===== Records for the exercise

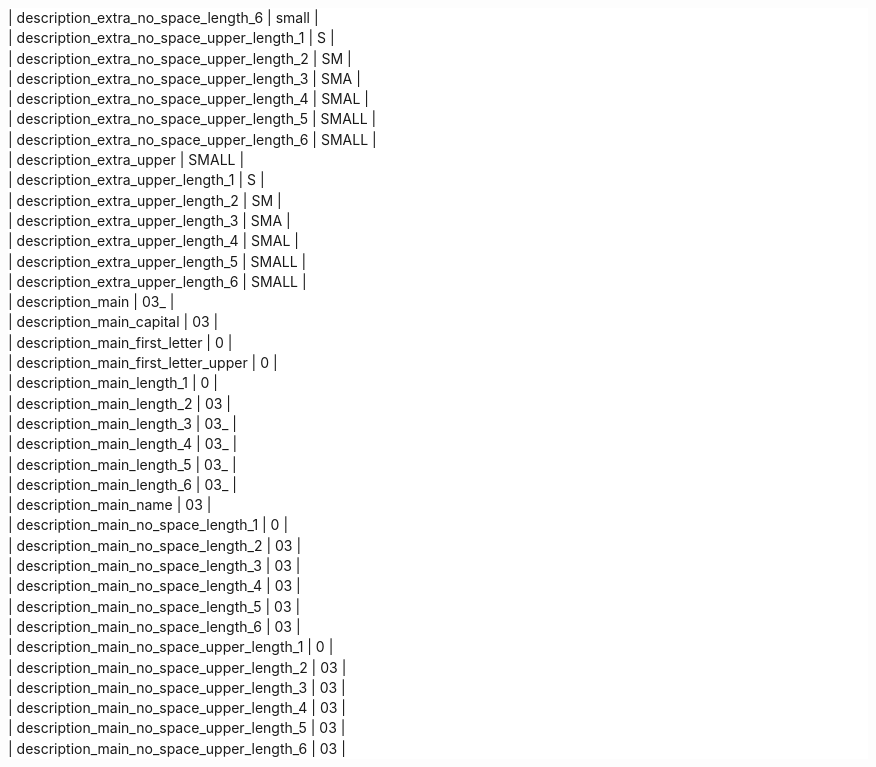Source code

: | description_extra_no_space_length_6 | small |  
| description_extra_no_space_upper_length_1 | S |  
| description_extra_no_space_upper_length_2 | SM |  
| description_extra_no_space_upper_length_3 | SMA |  
| description_extra_no_space_upper_length_4 | SMAL |  
| description_extra_no_space_upper_length_5 | SMALL |  
| description_extra_no_space_upper_length_6 | SMALL |  
| description_extra_upper | SMALL |  
| description_extra_upper_length_1 | S |  
| description_extra_upper_length_2 | SM |  
| description_extra_upper_length_3 | SMA |  
| description_extra_upper_length_4 | SMAL |  
| description_extra_upper_length_5 | SMALL |  
| description_extra_upper_length_6 | SMALL |  
| description_main | 03_ |  
| description_main_capital | 03  |  
| description_main_first_letter | 0 |  
| description_main_first_letter_upper | 0 |  
| description_main_length_1 | 0 |  
| description_main_length_2 | 03 |  
| description_main_length_3 | 03_ |  
| description_main_length_4 | 03_ |  
| description_main_length_5 | 03_ |  
| description_main_length_6 | 03_ |  
| description_main_name | 03  |  
| description_main_no_space_length_1 | 0 |  
| description_main_no_space_length_2 | 03 |  
| description_main_no_space_length_3 | 03 |  
| description_main_no_space_length_4 | 03 |  
| description_main_no_space_length_5 | 03 |  
| description_main_no_space_length_6 | 03 |  
| description_main_no_space_upper_length_1 | 0 |  
| description_main_no_space_upper_length_2 | 03 |  
| description_main_no_space_upper_length_3 | 03 |  
| description_main_no_space_upper_length_4 | 03 |  
| description_main_no_space_upper_length_5 | 03 |  
| description_main_no_space_upper_length_6 | 03 |  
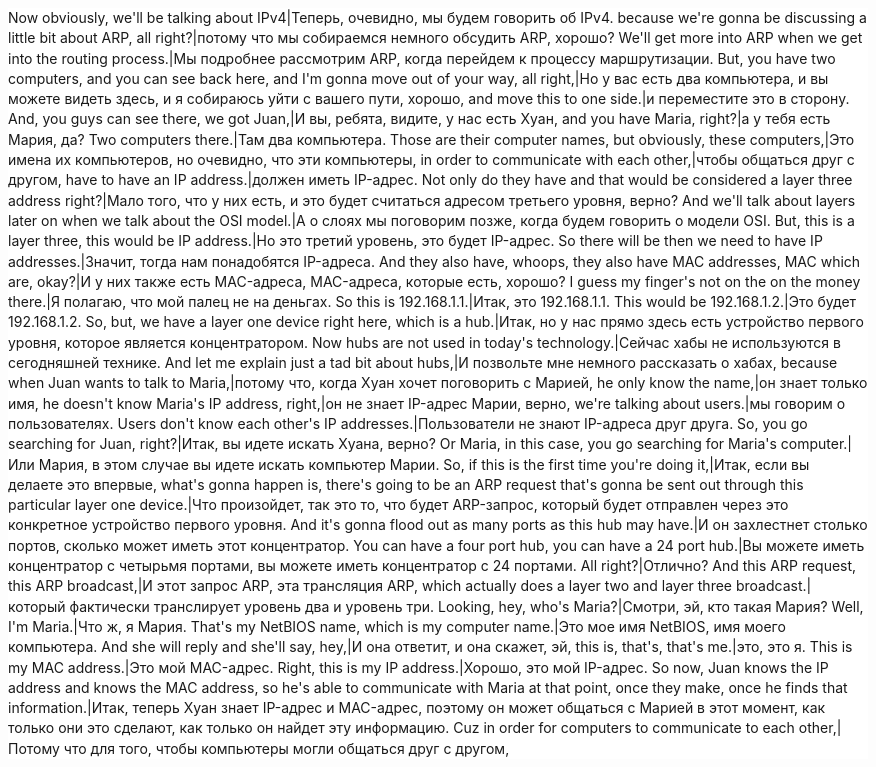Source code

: Now obviously, we'll be talking about IPv4|Теперь, очевидно, мы будем говорить об IPv4.
because we're gonna be discussing a little bit about ARP, all right?|потому что мы собираемся немного обсудить ARP, хорошо?
We'll get more into ARP when we get into the routing process.|Мы подробнее рассмотрим ARP, когда перейдем к процессу маршрутизации.
But, you have two computers, and you can see back here, and I'm gonna move out of your way, all right,|Но у вас есть два компьютера, и вы можете видеть здесь, и я собираюсь уйти с вашего пути, хорошо,
and move this to one side.|и переместите это в сторону.
And, you guys can see there, we got Juan,|И вы, ребята, видите, у нас есть Хуан,
and you have Maria, right?|а у тебя есть Мария, да?
Two computers there.|Там два компьютера.
Those are their computer names, but obviously, these computers,|Это имена их компьютеров, но очевидно, что эти компьютеры,
in order to communicate with each other,|чтобы общаться друг с другом,
have to have an IP address.|должен иметь IP-адрес.
Not only do they have and that would be considered a layer three address right?|Мало того, что у них есть, и это будет считаться адресом третьего уровня, верно?
And we'll talk about layers later on when we talk about the OSI model.|А о слоях мы поговорим позже, когда будем говорить о модели OSI.
But, this is a layer three, this would be IP address.|Но это третий уровень, это будет IP-адрес.
So there will be then we need to have IP addresses.|Значит, тогда нам понадобятся IP-адреса.
And they also have, whoops, they also have MAC addresses, MAC which are, okay?|И у них также есть MAC-адреса, MAC-адреса, которые есть, хорошо?
I guess my finger's not on the on the money there.|Я полагаю, что мой палец не на деньгах.
So this is 192.168.1.1.|Итак, это 192.168.1.1.
This would be 192.168.1.2.|Это будет 192.168.1.2.
So, but, we have a layer one device right here, which is a hub.|Итак, но у нас прямо здесь есть устройство первого уровня, которое является концентратором.
Now hubs are not used in today's technology.|Сейчас хабы не используются в сегодняшней технике.
And let me explain just a tad bit about hubs,|И позвольте мне немного рассказать о хабах,
because when Juan wants to talk to Maria,|потому что, когда Хуан хочет поговорить с Марией,
he only know the name,|он знает только имя,
he doesn't know Maria's IP address, right,|он не знает IP-адрес Марии, верно,
we're talking about users.|мы говорим о пользователях.
Users don't know each other's IP addresses.|Пользователи не знают IP-адреса друг друга.
So, you go searching for Juan, right?|Итак, вы идете искать Хуана, верно?
Or Maria, in this case, you go searching for Maria's computer.|Или Мария, в этом случае вы идете искать компьютер Марии.
So, if this is the first time you're doing it,|Итак, если вы делаете это впервые,
what's gonna happen is, there's going to be an ARP request that's gonna be sent out through this particular layer one device.|Что произойдет, так это то, что будет ARP-запрос, который будет отправлен через это конкретное устройство первого уровня.
And it's gonna flood out as many ports as this hub may have.|И он захлестнет столько портов, сколько может иметь этот концентратор.
You can have a four port hub, you can have a 24 port hub.|Вы можете иметь концентратор с четырьмя портами, вы можете иметь концентратор с 24 портами.
All right?|Отлично?
And this ARP request, this ARP broadcast,|И этот запрос ARP, эта трансляция ARP,
which actually does a layer two and layer three broadcast.|который фактически транслирует уровень два и уровень три.
Looking, hey, who's Maria?|Смотри, эй, кто такая Мария?
Well, I'm Maria.|Что ж, я Мария.
That's my NetBIOS name, which is my computer name.|Это мое имя NetBIOS, имя моего компьютера.
And she will reply and she'll say, hey,|И она ответит, и она скажет, эй,
this is, that's, that's me.|это, это я.
This is my MAC address.|Это мой MAC-адрес.
Right, this is my IP address.|Хорошо, это мой IP-адрес.
So now, Juan knows the IP address and knows the MAC address, so he's able to communicate with Maria at that point, once they make, once he finds that information.|Итак, теперь Хуан знает IP-адрес и MAC-адрес, поэтому он может общаться с Марией в этот момент, как только они это сделают, как только он найдет эту информацию.
Cuz in order for computers to communicate to each other,|Потому что для того, чтобы компьютеры могли общаться друг с другом,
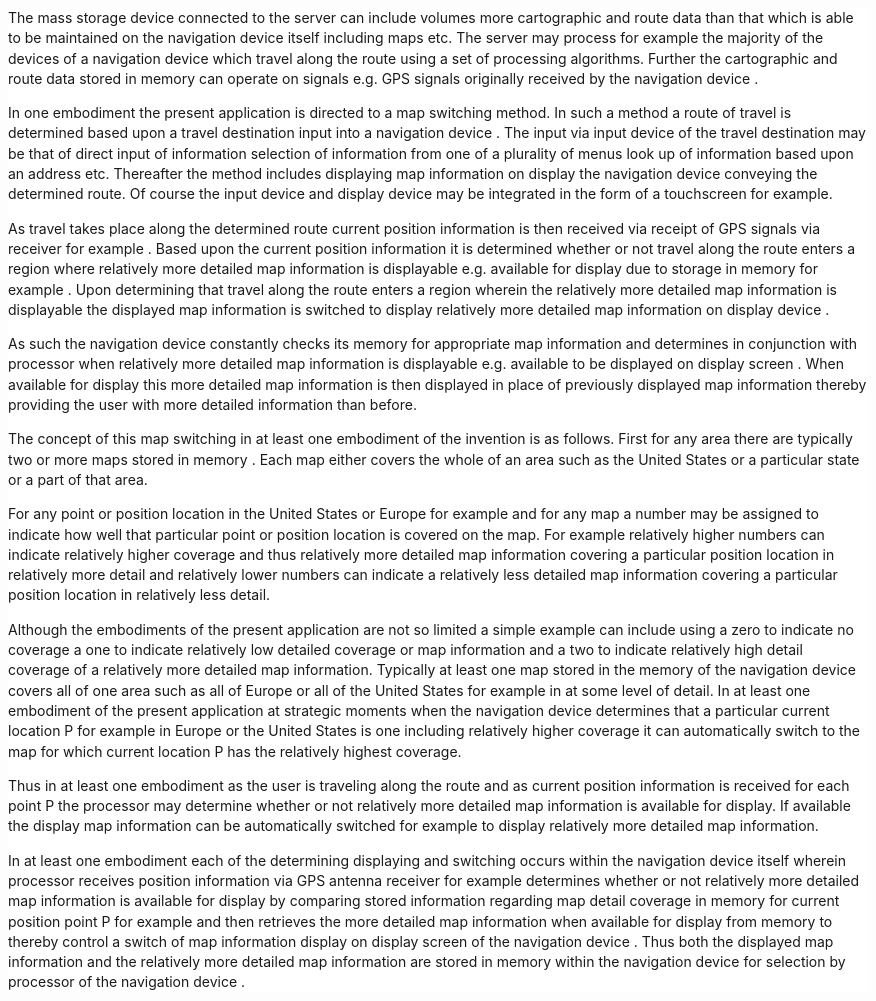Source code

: The mass storage device connected to the server can include volumes more cartographic and route data than that which is able to be maintained on the navigation device itself including maps etc. The server may process for example the majority of the devices of a navigation device which travel along the route using a set of processing algorithms. Further the cartographic and route data stored in memory can operate on signals e.g. GPS signals originally received by the navigation device .

In one embodiment the present application is directed to a map switching method. In such a method a route of travel is determined based upon a travel destination input into a navigation device . The input via input device of the travel destination may be that of direct input of information selection of information from one of a plurality of menus look up of information based upon an address etc. Thereafter the method includes displaying map information on display the navigation device conveying the determined route. Of course the input device and display device may be integrated in the form of a touchscreen for example.

As travel takes place along the determined route current position information is then received via receipt of GPS signals via receiver for example . Based upon the current position information it is determined whether or not travel along the route enters a region where relatively more detailed map information is displayable e.g. available for display due to storage in memory for example . Upon determining that travel along the route enters a region wherein the relatively more detailed map information is displayable the displayed map information is switched to display relatively more detailed map information on display device .

As such the navigation device constantly checks its memory for appropriate map information and determines in conjunction with processor when relatively more detailed map information is displayable e.g. available to be displayed on display screen . When available for display this more detailed map information is then displayed in place of previously displayed map information thereby providing the user with more detailed information than before.

The concept of this map switching in at least one embodiment of the invention is as follows. First for any area there are typically two or more maps stored in memory . Each map either covers the whole of an area such as the United States or a particular state or a part of that area.

For any point or position location in the United States or Europe for example and for any map a number may be assigned to indicate how well that particular point or position location is covered on the map. For example relatively higher numbers can indicate relatively higher coverage and thus relatively more detailed map information covering a particular position location in relatively more detail and relatively lower numbers can indicate a relatively less detailed map information covering a particular position location in relatively less detail.

Although the embodiments of the present application are not so limited a simple example can include using a zero to indicate no coverage a one to indicate relatively low detailed coverage or map information and a two to indicate relatively high detail coverage of a relatively more detailed map information. Typically at least one map stored in the memory of the navigation device covers all of one area such as all of Europe or all of the United States for example in at some level of detail. In at least one embodiment of the present application at strategic moments when the navigation device determines that a particular current location P for example in Europe or the United States is one including relatively higher coverage it can automatically switch to the map for which current location P has the relatively highest coverage.

Thus in at least one embodiment as the user is traveling along the route and as current position information is received for each point P the processor may determine whether or not relatively more detailed map information is available for display. If available the display map information can be automatically switched for example to display relatively more detailed map information.

In at least one embodiment each of the determining displaying and switching occurs within the navigation device itself wherein processor receives position information via GPS antenna receiver for example determines whether or not relatively more detailed map information is available for display by comparing stored information regarding map detail coverage in memory for current position point P for example and then retrieves the more detailed map information when available for display from memory to thereby control a switch of map information display on display screen of the navigation device . Thus both the displayed map information and the relatively more detailed map information are stored in memory within the navigation device for selection by processor of the navigation device .
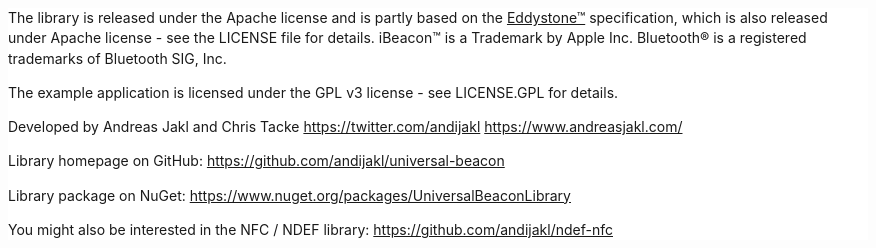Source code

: The library is released under the Apache license and is partly based on the [Eddystone™](https://github.com/google/eddystone) specification, which is also released under Apache license - see the LICENSE file for details.
iBeacon™ is a Trademark by Apple Inc. Bluetooth® is a registered trademarks of Bluetooth SIG, Inc.

The example application is licensed under the GPL v3 license - see LICENSE.GPL for details.

Developed by Andreas Jakl and Chris Tacke
https://twitter.com/andijakl
https://www.andreasjakl.com/

Library homepage on GitHub:
https://github.com/andijakl/universal-beacon

Library package on NuGet:
https://www.nuget.org/packages/UniversalBeaconLibrary

You might also be interested in the NFC / NDEF library:
https://github.com/andijakl/ndef-nfc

==========

Instructions to follow
Rewrite the lines from the line containing "The example application" through the last line, substituting "home page" for "homepage" and changing nothing else.

Expected answer
The example application is licensed under the GPL v3 license - see LICENSE.GPL for details.

Developed by Andreas Jakl and Chris Tacke
https://twitter.com/andijakl
https://www.andreasjakl.com/

Library home page on GitHub:
https://github.com/andijakl/universal-beacon

Library package on NuGet:
https://www.nuget.org/packages/UniversalBeaconLibrary

You might also be interested in the NFC / NDEF library:
https://github.com/andijakl/ndef-nfc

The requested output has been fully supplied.